As an example, he cites the case of a woman with ulcerative colitis who reported having a fever during her weekly telemedicine session. The hospital called her as a result, and after hearing more symptoms, instructed her to come to the emergency room. It turns out she had a rare infection near her spine, totally unrelated to her colitis, called an epidural abscess. If not treated early, the infection can lead to permanent paralysis or death.
“You could argue that she would have come in for medical attention at some time anyway, but it’s hard to say,” says Dr. Cross. “We got her evaluated quickly and treated.”
There is a building consensus that telemedicine improves patient care while also reducing costs, by preventing more extreme medical interventions. But two significant barriers have so far prevented its widespread adoption.
The biggest barrier to expanding the use of telemedicine is that national insurers, stuck in old-world ways, have been slow to pay doctors who consult with patients without seeing them.
“Reimbursement for a physician to patient consultation is just beginning to emerge on a national basis,” says UMMC administrator Brown. “This landscape is changing because major payers, including the Medicare federal program, all recognize that this is a service that ought to be able to be reimbursed for the professional services provided by the physician. And, as reimbursement increases for the use of telemedicine, we can expect the use of it will increase as well.”
Brown says that UMMC and The Johns Hopkins Hospital have been able to integrate telemedicine into patient care (although only UMMC has a stand-alone telemedicine department) largely as a result of securing grants for research into various applications. But few community hospitals have been able to do the same.
The other significant barriers are technological. In order to confidently offer telemedicine service, UMMC has to ensure that all of the data connections are both secure and have enough bandwidth to transmit detailed MRI images or other test results.
As part of its maternal health program, UMMC has secure, dedicated T-1 connections either through the state Department of Health or through designated community hospitals. For his GI trials, Dr. Cross had to use phone lines rather than wireless Internet to make sure all transmitted data was secure.
“It’s good because it’s not subject to Internet-related security threats, but it’s a little clunky—you have to go to the patient’s home and install it, and the telephone connection doesn’t really give you the capability for instant communication,” says Dr. Cross. “In the future, we’ll move into a web-based system.”

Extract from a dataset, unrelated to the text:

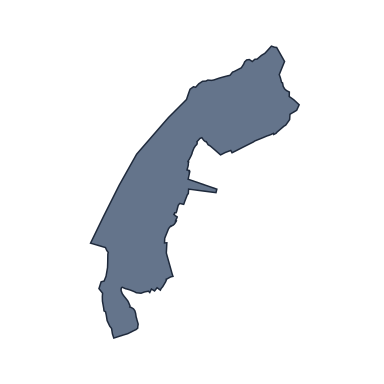 Baile Tusnad, Harghita, Romania (Albers equal-area conic projection), rotated 9°
{"feature_id": "2599482B24277216401355", "entity_name": "Baile Tusnad", "entity_type": "district", "adm_level": 2, "iso_a3": "ROU", "parent_name": "Romania", "parent_adm1": "Harghita", "projection": "albers", "projection_center": [25.861, 46.146], "detail": "fine", "context": "isolated", "style": "filled", "palette": "slate", "viewbox_px": 384, "rotation_deg": 9, "n_neighbors": 0, "source": "geoboundaries", "source_scale": "gbopen_adm2", "svg_char_len": 3065}
<svg xmlns="http://www.w3.org/2000/svg" viewBox="0 0 384 384"><g transform="rotate(9 192 192)"><path d="M247.6,35.5L245.4,38.9L243.5,41.8L242.2,43.7L239.2,46.2L235.5,50.6L233.3,51.1L231.1,53.7L227.9,52.2L225.3,53.0L223.6,55.3L223.1,57.5L221.3,61.6L214.8,66.4L213.3,67.2L211.3,70.8L209.0,71.7L206.7,72.7L204.0,73.9L201.0,75.3L196.1,77.9L193.9,78.7L190.1,79.0L188.3,80.3L185.1,81.0L181.8,84.0L179.2,88.0L177.0,87.8L174.0,90.8L173.3,94.5L172.7,97.9L172.1,101.5L157.2,122.0L152.9,128.8L131.4,163.3L119.1,196.5L108.5,229.8L99.8,258.4L115.2,260.4L116.9,263.0L118.7,264.8L118.6,266.5L119.8,275.0L120.4,279.9L120.3,286.7L120.3,288.6L119.1,293.7L116.3,294.9L115.2,302.0L119.5,305.9L119.8,309.4L120.6,313.8L123.0,320.7L123.7,323.2L125.3,323.8L126.5,326.8L128.3,332.3L131.7,337.3L133.9,339.4L135.6,344.6L137.6,348.5L146.3,344.1L150.7,342.0L156.1,338.1L158.3,336.6L159.7,334.9L159.5,333.7L159.5,330.9L158.1,327.9L157.7,327.1L157.4,326.3L157.0,325.4L156.4,324.2L155.3,320.7L154.1,318.2L152.5,316.6L150.2,315.6L148.5,315.3L148.6,314.5L148.5,314.0L148.1,313.4L146.4,310.7L145.5,309.5L140.6,305.0L139.0,303.3L137.6,300.8L137.3,300.1L137.2,299.2L137.2,298.1L137.4,297.6L137.6,297.2L138.1,297.0L141.4,297.9L143.7,298.1L146.4,298.5L150.8,299.5L152.7,300.2L156.9,300.0L157.6,299.9L159.2,299.0L160.8,298.1L164.5,296.8L166.0,297.9L167.1,294.2L170.5,295.6L172.5,292.0L176.1,293.9L176.5,292.5L176.6,292.2L177.9,290.1L178.8,287.8L180.0,284.8L180.5,282.6L180.2,282.2L181.1,281.6L184.2,279.2L186.4,278.3L185.2,276.0L182.6,270.3L180.9,266.6L177.0,258.1L176.2,256.3L175.1,246.1L172.8,246.6L172.3,241.9L174.6,231.9L174.9,231.3L175.6,230.1L176.4,229.0L176.6,229.1L176.7,228.9L176.9,229.0L177.6,228.4L178.1,228.0L178.5,227.8L178.8,227.4L179.4,226.7L179.4,226.8L180.4,224.8L180.3,223.8L180.5,223.5L180.9,223.6L181.1,222.8L180.3,222.5L181.1,220.1L181.3,219.1L181.3,218.9L181.0,218.7L179.2,218.1L178.1,217.0L177.7,217.0L178.2,215.2L179.5,215.0L179.8,214.0L180.5,207.2L181.7,205.2L185.7,205.5L186.0,204.2L186.2,202.9L187.8,195.5L188.6,194.2L188.2,189.7L215.8,188.9L216.1,185.3L186.2,180.0L186.5,174.0L186.6,172.4L186.0,172.4L186.1,171.6L186.1,171.2L183.6,171.0L184.0,167.8L184.1,166.4L184.1,165.7L184.0,165.0L183.9,164.4L183.7,163.7L184.1,162.9L183.2,162.4L184.2,160.1L185.5,156.1L186.0,154.0L186.0,152.9L187.1,148.1L187.4,147.7L187.6,147.2L187.8,146.6L188.4,145.5L189.3,144.4L189.5,142.7L189.0,141.6L191.5,137.8L193.2,136.8L195.5,139.1L197.4,140.2L198.2,140.0L200.5,142.8L202.9,143.7L208.7,147.3L214.4,150.9L218.8,147.7L223.8,144.9L225.4,147.0L229.7,143.9L234.6,140.3L244.9,132.9L246.0,131.8L253.3,127.4L257.3,124.9L258.7,124.2L261.0,122.9L261.8,122.3L263.2,121.4L263.7,122.4L265.8,120.9L266.3,120.1L266.5,119.7L268.7,117.1L272.5,112.6L274.1,111.3L275.6,108.3L277.1,105.2L276.6,99.9L282.6,94.9L284.2,89.1L278.3,85.1L273.1,82.5L272.5,78.0L269.6,77.1L267.4,75.7L267.0,75.3L266.4,74.4L265.9,73.9L265.5,73.3L265.2,72.4L265.1,72.1L264.9,71.5L264.3,70.0L263.4,69.8L261.3,65.1L259.8,62.4L261.4,55.5L263.0,48.6L253.0,36.0L251.0,36.1L247.6,35.5Z" fill="#64748b" stroke="#1e293b" stroke-width="1.5"/></g></svg>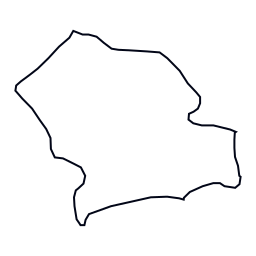 Konče, Robinson projection
{"feature_id": "MKD-2932", "entity_name": "Konče", "entity_type": "Statistical Region", "adm_level": 1, "iso_a3": "MKD", "parent_name": "North Macedonia", "parent_adm1": "", "projection": "robinson", "projection_center": [22.386, 41.511], "detail": "fine", "context": "isolated", "style": "outline", "palette": "ink", "viewbox_px": 256, "rotation_deg": 0, "n_neighbors": 0, "source": "natural_earth", "source_scale": "10m", "svg_char_len": 1013}
<svg xmlns="http://www.w3.org/2000/svg" viewBox="0 0 256 256"><path d="M52.2,151.8L50.9,149.0L50.5,138.0L46.2,129.0L39.8,120.1L32.1,108.6L22.3,98.6L16.4,91.8L15.4,90.7L16.2,85.5L21.0,81.3L29.5,75.0L37.6,68.7L48.4,58.2L59.1,46.6L69.4,37.7L73.3,30.9L82.5,34.5L88.4,34.5L96.6,36.7L103.9,42.9L111.6,48.7L118.4,49.8L129.1,50.3L146.7,51.4L159.6,52.4L167.3,58.2L179.7,70.8L187.8,83.4L196.2,92.3L200.1,97.0L200.1,103.3L197.9,108.6L193.6,111.7L189.0,113.8L188.5,119.6L193.3,123.3L201.8,125.4L213.4,125.4L230.1,129.5L235.9,131.9L234.8,132.7L234.4,139.5L234.4,147.9L235.0,156.9L238.0,165.8L239.3,175.8L240.6,176.8L239.5,184.2L235.2,187.8L224.5,186.2L219.9,183.1L213.4,183.1L202.7,186.2L189.8,192.0L183.9,197.8L183.7,199.6L179.1,198.3L167.1,196.7L150.8,197.3L127.6,202.5L111.0,206.2L89.0,214.1L85.6,219.8L84.4,225.1L80.5,225.1L79.3,223.2L76.6,219.3L74.5,206.2L74.0,197.3L75.8,190.4L78.3,188.4L83.5,183.6L85.2,175.8L80.9,167.4L73.7,163.7L63.0,158.4L54.8,157.4L52.2,151.8Z" fill="none" stroke="#020617" stroke-width="2"/></svg>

He predicts that, fairly quickly, telemedicine will spread, mostly because patients react so positively to it.
“In our studies, patients feel that the ability to communicate easily with their doctors decreases barriers and improves communication,” he says. “Over and over, they say they feel safer, like someone’s watching out for them.”
Deborah Kiel, recalling her time in the home-based telemedicine program, echoes the sentiment.
“As a patient, I thought more about what was going on with my body,” she says. “It really kept me in touch with the staff at the hospital. It kept me healthy.”